If a Protection From Abuse Order is granted to the victim by a judge, the order enables victims to ask the the judge to order the abuser to stop the threatening, abusing, harassing, or stalking the victim or the victim’s children; request that the victim’s new address or location remain confidential; ask for the temporary custody of children; ask for temporary spousal or child support; ask to be paid back for expenses that the victim had as a result of the abuse; ask the judge to prohibit the abuser from contacting the victim, victim’s children, or family members; ask the judge to order the abuser to turn over any firearms or other weapons; ask for the judge to order “any other appropriate relief” like the return of a pet, important papers, or car keys; as well as ask the the judge to make the abuser leave the home or house regardless of whether there is joint ownership. (pcadv.org) Additionally to the benefit of the victim, the PFA Act says that PFA orders are free for the person seeking protection. (pcadv.org) This aspect of the process can be extremely beneficial to victims that socioeconomically restrained and/or dependent on their partner for financial assistance. In most cases, the defendant will be responsible for paying for all or part of the PFA cost. Otherwise the county must pay. (pcadv.org) The order can go up until and including three years.

Also, PFA and protection orders are valid across state lines. A PFA order from Pennsylvania is valid in every county in Pennsylvania, every state across the country, and on tribal lands.
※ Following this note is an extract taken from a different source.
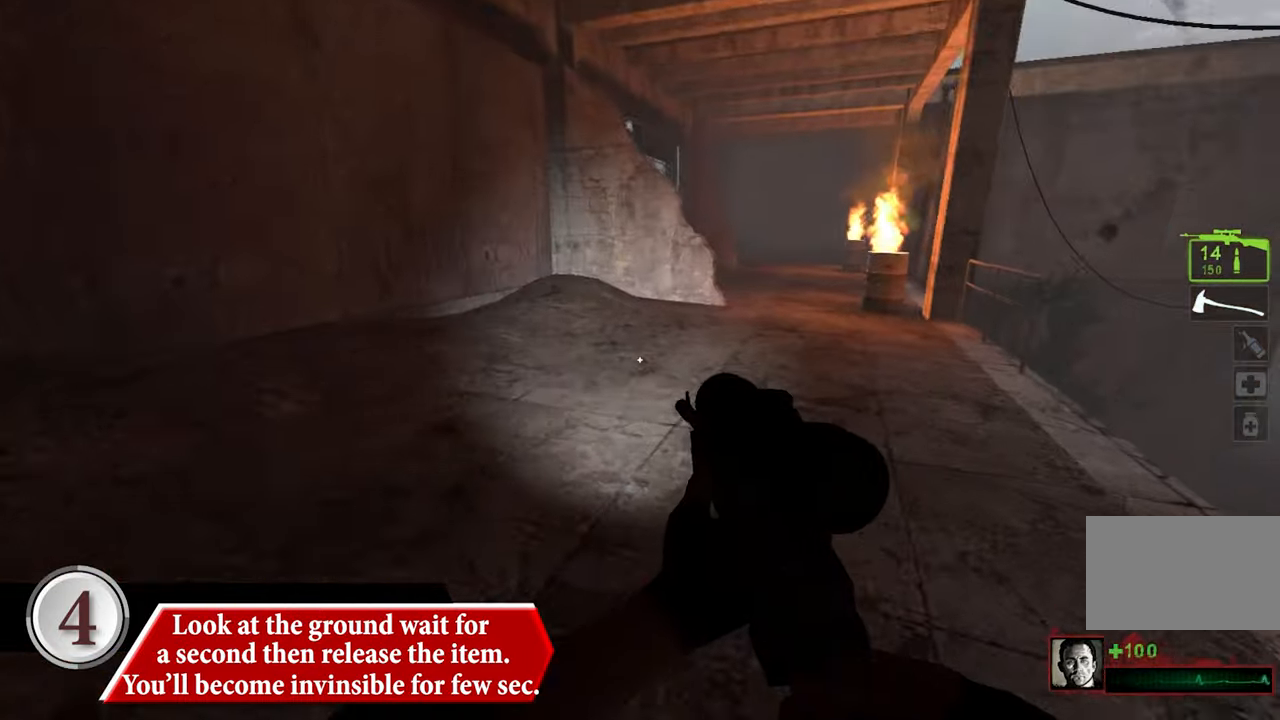
{"keys": ["space"], "mouse": [], "events": [[433, "space", "down"], [433, "w", "up"]]}
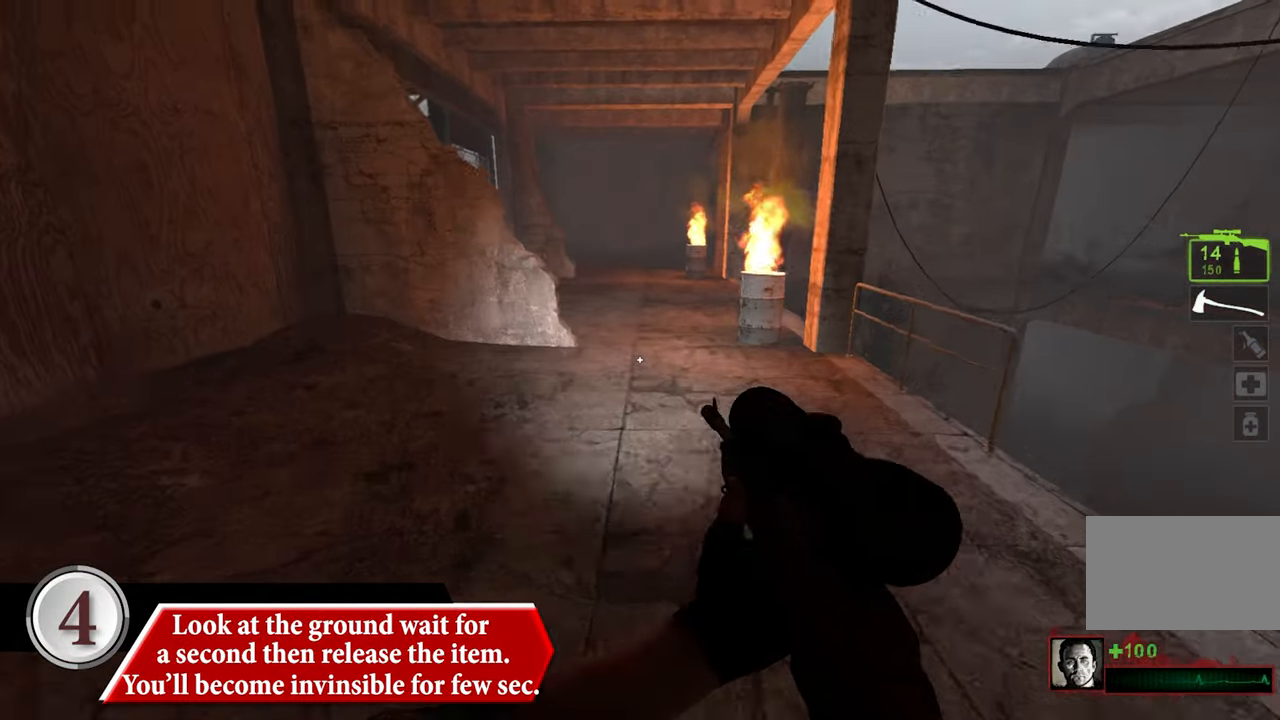
{"keys": [], "mouse": [], "events": [[83, "space", "up"]]}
Protection orders from other states or tribal courts are also valid in Pennsylvania. This is because the Violence Against Women Act (VAWA), a federal law that protects victims of domestic violence, makes all states honor other courts’ protection orders. (pcadv.org) A victim who has a Protection From Abuse Order does not have to register it as they move to different counties or states for it to be valid, but registering it with the local courthouse may be helpful. Registering it allows for police to quickly verify the order and respond faster to if an abuser violates it. On the downside, some states will notify the defendant when the the victim registers a PFA order in a new county or state. So, if the victim does not want the abuser to know where they are, they may not want to register the PFA.

In the event of a violation, the victim can contact the police, and the charged abuser can and may be arrested for indirect criminal contempt. However, the abuser may be released before the hearing, so victims should consider talking to a domestic violence advocate about steps to take to stay safe. (pcadv.org)

The information provided above was and is designed to assist victims of abuse as well as those who want to use this information to help free someone else of a dangerous situation. Information can change your situation, so if this information or order can be of any benefit to you or a loved one then the deed is done.